(The opinions expressed here are those of the author, a columnist for Reuters.)

LONDON- Finally, the market looks to be buying into the Fed's view on U.S. interest rates. And it's a long time since that's been the case.

Hedge funds and speculators have swung sharply toward pricing in higher rates and yields at the short end of the curve, a sign that they are backing down and now think the Fed will stick to the pace and path of rate hikes it has long flagged.

For most of the post-crisis decade, particularly since the "taper tantrum" in May 2013, financial markets have wagered that slow growth, low inflation and fragile markets will prevent the Fed from tightening policy much.

The Fed is gradually raising rates and shrinking its balance sheet, but the market's relatively dovish stance for all those years has largely been the right one. It made a mockery of the decades-old market maxim: "Don't fight the Fed".

But funds and specs appear to be losing interest in that battle, and are fighting the Fed no more. The latest Commodity Futures Trading Commission figures show they have ramped up their short positions on 30-day fed funds futures contracts and two-year Treasuries futures.

Essentially, they are now betting on a steeper rise in rates and yields at the short end of the U.S. curve than they had previously, buying into the Fed's guidance of two more rate hikes this year and three next.

CFTC figures for the week ending Sept. 11 show funds virtually doubled their net short position in 30-day fed funds futures to 61,151 contracts, the largest short position since February.

This is the sixth week in a row funds have moved in this direction, the longest run since July-August 2014. The weight of the shift currently underway dwarfs that - as recently as July specs were net long 220,563 contracts, the largest long position in a decade.

Similarly, they increased their net short two-year U.S. Treasuries position last week to 197,128 contracts, also the biggest since February, and kept their 10-year Treasury futures position almost completely unchanged at 682,684 contracts.

Put it together, and the net effect is a bet on a flatter yield curve.
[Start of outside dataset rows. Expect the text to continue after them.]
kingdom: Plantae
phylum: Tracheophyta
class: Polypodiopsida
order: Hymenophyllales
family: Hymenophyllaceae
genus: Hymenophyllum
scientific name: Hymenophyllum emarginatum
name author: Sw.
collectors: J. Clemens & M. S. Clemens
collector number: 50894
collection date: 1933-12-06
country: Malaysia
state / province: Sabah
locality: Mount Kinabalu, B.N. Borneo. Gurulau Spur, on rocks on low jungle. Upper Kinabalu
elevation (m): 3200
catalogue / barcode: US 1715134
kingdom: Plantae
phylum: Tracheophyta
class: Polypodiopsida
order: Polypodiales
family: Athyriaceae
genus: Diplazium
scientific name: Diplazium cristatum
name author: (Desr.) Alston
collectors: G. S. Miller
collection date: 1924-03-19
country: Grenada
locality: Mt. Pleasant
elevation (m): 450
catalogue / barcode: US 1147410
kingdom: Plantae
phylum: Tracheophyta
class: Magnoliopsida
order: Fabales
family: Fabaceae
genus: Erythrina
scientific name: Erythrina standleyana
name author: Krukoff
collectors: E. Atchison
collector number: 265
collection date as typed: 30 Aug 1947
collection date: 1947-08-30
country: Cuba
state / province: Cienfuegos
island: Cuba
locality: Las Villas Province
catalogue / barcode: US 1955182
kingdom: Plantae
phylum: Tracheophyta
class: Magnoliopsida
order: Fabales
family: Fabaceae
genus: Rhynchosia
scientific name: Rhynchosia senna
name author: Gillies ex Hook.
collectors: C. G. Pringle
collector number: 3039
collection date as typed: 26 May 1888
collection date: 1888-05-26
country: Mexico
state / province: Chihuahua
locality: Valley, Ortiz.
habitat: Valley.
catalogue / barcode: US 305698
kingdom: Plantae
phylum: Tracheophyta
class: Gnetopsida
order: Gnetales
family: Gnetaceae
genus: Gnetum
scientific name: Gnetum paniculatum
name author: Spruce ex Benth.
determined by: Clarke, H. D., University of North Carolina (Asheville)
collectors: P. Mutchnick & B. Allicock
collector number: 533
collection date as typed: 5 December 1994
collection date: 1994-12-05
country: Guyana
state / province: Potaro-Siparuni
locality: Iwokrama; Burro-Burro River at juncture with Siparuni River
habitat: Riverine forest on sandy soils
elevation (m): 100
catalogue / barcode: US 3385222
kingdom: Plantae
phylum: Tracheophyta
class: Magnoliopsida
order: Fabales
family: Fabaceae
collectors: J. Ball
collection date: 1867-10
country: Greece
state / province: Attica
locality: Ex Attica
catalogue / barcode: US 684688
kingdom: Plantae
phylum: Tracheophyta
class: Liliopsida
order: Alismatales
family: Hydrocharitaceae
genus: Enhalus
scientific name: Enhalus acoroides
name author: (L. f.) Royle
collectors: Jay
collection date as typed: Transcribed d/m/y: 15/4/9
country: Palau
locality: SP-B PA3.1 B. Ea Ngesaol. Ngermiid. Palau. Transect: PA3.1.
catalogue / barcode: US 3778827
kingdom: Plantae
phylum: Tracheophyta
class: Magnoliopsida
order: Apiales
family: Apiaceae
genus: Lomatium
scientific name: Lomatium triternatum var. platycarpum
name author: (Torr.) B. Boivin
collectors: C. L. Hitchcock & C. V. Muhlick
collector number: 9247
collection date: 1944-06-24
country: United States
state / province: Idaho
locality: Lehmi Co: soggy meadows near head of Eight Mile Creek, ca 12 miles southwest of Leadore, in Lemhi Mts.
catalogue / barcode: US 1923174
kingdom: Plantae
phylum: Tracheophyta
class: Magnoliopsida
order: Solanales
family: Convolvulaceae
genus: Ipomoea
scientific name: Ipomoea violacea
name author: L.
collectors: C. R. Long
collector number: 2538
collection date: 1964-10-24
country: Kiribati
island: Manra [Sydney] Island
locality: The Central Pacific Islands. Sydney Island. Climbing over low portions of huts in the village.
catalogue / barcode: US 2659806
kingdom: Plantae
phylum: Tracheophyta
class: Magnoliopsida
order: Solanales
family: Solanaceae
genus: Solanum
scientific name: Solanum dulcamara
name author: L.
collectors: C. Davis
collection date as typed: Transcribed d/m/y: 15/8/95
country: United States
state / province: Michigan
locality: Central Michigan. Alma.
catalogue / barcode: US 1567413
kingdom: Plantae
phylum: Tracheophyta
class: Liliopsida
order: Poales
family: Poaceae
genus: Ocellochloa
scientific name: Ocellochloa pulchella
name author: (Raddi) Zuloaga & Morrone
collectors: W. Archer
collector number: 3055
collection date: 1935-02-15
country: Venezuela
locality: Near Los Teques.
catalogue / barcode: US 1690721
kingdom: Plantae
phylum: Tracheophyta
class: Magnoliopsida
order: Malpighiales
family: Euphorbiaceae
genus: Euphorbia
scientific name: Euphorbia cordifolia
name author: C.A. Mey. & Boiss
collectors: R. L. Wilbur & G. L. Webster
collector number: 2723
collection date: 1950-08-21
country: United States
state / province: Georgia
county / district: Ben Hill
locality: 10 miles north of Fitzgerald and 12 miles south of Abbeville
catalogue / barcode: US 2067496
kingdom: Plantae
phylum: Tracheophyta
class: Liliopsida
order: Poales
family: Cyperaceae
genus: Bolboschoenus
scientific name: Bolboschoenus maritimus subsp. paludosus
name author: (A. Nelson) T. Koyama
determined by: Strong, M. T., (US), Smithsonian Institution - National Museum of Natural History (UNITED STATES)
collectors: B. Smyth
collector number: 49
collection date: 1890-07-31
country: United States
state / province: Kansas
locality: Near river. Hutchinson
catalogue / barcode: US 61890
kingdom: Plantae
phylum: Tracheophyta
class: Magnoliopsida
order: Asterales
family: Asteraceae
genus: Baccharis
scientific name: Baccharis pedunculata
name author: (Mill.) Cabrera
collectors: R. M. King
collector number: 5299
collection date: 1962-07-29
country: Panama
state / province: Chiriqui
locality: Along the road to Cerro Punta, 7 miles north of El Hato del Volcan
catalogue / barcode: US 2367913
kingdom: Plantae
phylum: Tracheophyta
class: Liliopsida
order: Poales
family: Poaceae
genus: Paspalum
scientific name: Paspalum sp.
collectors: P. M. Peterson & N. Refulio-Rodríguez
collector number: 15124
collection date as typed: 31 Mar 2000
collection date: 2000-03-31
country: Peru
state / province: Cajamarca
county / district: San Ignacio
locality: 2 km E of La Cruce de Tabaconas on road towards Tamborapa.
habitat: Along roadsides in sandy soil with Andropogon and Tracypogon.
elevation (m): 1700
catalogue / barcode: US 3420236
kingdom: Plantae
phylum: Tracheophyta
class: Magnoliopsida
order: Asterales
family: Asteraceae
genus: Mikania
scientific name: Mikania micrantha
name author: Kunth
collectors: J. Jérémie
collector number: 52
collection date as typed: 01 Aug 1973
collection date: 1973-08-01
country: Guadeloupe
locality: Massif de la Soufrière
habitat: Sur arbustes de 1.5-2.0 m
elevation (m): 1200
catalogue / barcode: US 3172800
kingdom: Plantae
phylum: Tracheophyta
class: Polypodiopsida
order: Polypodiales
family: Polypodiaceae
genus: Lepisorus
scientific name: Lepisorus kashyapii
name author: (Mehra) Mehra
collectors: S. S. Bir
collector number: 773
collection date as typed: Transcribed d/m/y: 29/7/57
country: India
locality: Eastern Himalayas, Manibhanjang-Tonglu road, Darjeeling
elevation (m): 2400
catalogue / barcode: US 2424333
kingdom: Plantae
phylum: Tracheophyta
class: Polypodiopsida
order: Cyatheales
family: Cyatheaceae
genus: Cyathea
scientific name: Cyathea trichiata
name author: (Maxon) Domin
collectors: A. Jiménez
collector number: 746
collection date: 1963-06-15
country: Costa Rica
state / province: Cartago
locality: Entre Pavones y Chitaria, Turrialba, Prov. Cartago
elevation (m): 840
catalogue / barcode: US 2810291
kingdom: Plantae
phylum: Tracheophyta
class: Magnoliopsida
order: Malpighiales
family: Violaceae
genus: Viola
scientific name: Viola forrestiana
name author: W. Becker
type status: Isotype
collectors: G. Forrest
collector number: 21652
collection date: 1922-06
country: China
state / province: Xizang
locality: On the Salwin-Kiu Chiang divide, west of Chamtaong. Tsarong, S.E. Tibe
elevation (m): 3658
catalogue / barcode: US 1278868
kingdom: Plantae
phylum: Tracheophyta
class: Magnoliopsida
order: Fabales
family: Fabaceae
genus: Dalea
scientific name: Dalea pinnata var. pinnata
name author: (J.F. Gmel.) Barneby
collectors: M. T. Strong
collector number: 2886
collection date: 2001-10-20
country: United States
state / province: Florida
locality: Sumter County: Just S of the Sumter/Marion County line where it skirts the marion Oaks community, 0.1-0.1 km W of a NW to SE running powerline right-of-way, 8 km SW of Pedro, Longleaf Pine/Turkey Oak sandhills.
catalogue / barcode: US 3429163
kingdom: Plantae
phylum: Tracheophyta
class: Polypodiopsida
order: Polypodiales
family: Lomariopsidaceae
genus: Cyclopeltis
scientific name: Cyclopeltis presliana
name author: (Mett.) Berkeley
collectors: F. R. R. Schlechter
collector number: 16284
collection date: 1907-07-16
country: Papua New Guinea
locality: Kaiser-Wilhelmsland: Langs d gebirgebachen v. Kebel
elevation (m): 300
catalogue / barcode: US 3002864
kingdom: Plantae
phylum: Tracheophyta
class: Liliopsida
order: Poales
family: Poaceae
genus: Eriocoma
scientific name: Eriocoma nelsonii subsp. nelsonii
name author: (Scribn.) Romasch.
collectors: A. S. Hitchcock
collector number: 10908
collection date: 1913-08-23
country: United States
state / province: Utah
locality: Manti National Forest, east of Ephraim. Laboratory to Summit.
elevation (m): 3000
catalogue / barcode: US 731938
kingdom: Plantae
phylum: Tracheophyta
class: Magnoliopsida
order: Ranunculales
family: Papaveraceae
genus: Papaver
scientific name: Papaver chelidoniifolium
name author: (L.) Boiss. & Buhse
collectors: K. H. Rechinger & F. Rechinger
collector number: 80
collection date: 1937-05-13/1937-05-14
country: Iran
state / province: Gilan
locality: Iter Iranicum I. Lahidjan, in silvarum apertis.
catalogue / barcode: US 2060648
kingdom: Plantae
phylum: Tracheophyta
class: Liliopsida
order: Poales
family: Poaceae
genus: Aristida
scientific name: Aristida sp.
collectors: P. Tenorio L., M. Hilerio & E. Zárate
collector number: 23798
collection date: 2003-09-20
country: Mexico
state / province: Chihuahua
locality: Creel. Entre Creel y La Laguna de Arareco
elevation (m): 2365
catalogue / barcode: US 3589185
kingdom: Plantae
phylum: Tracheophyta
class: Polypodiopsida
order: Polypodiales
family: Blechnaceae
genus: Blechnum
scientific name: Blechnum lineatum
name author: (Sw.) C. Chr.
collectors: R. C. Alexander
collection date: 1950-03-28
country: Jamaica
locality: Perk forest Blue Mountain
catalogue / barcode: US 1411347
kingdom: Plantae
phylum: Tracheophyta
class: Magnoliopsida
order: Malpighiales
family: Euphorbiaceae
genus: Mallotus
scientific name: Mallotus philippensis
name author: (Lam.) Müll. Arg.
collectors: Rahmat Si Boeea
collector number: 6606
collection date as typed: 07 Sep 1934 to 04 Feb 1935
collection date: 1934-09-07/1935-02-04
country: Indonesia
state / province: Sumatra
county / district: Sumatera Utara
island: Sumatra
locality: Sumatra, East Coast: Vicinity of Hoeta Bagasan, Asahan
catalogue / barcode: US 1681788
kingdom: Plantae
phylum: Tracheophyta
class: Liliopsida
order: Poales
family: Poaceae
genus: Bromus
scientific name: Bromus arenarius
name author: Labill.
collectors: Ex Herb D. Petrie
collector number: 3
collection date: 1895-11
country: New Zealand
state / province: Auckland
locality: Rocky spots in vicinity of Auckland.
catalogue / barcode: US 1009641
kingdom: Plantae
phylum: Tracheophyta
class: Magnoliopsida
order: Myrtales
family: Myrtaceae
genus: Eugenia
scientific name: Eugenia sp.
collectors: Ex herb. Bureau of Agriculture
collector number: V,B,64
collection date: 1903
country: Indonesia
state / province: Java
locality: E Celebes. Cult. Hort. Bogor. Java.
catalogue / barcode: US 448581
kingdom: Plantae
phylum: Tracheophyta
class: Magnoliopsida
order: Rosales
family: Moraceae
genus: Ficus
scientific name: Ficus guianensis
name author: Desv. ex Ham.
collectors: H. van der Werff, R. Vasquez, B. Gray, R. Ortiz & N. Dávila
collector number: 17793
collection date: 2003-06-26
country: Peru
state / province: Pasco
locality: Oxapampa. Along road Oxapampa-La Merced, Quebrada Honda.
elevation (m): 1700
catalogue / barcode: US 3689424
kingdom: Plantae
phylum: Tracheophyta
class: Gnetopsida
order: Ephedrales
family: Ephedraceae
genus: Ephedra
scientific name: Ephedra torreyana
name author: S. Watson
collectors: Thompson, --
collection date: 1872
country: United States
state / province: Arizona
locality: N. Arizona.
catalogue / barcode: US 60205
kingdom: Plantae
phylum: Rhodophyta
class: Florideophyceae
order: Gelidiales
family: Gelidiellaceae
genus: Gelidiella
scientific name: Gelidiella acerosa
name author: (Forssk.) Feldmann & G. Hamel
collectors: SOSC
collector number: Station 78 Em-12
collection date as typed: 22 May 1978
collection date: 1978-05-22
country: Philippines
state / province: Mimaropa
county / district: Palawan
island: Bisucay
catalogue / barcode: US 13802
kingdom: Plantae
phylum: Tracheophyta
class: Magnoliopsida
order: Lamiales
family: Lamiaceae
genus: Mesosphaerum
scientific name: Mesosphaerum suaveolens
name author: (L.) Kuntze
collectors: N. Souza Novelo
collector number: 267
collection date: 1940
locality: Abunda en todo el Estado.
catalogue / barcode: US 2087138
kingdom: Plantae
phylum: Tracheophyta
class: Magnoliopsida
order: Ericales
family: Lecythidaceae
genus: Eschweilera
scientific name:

This is exactly what is panning out, although this is a "bear" flattening, driven by the short end, rather than a "bull" flattening led by falling yields at the longer end.

The gap between two- and 10-year yields shrank back below 20 basis points last week, and is close to its flattest since 2007. It's a topic of hot debate whether the flattening curve is a sign of looming economic weakness, low inflation and a rising likelihood the Fed will soon have to cut rates.

But what is indisputable is an inverted curve has preceded every U.S. recession since the 1960s. In terms of warnings from the past about the economic future, curve inversion may be all market participants and policymakers have to go on.

The two-year yield nudged 2.80 pct on Monday, the highest in over a decade, and has risen steadily in line with policy rates since the Fed started hiking in late 2015. The 10-year yield, on the other hand, has for years failed to break and hold above 3.00 pct. It's right at that level now.

It's a critical level. The weight of funds' short positions shows the speculative trading community is clearly betting on a break higher. But the last several years shows it won't be easy, and last week HSBC recommended buying 10-year Treasuries and with a yield target of 2.80-2.85 pct.

It's been difficult year for hedge funds in the macro space.

Barclayhedge's Global Macro Index is down 0.69 percent so far this year, only behind Emerging Markets (-6.43 pct) and Pacific Rim Equities (-2.60 pct) as Barclayhedge's worst-performing sub-index in 2018.

The main hedge fund index is up 1.41 pct.

Eurekahedge's macro index is down 0.98 pct so far this year, its CTA/Managed Futures index down 1.14 pct year to date, and its fixed income index fell 0.68 pct in August, its worst performance since January 2016.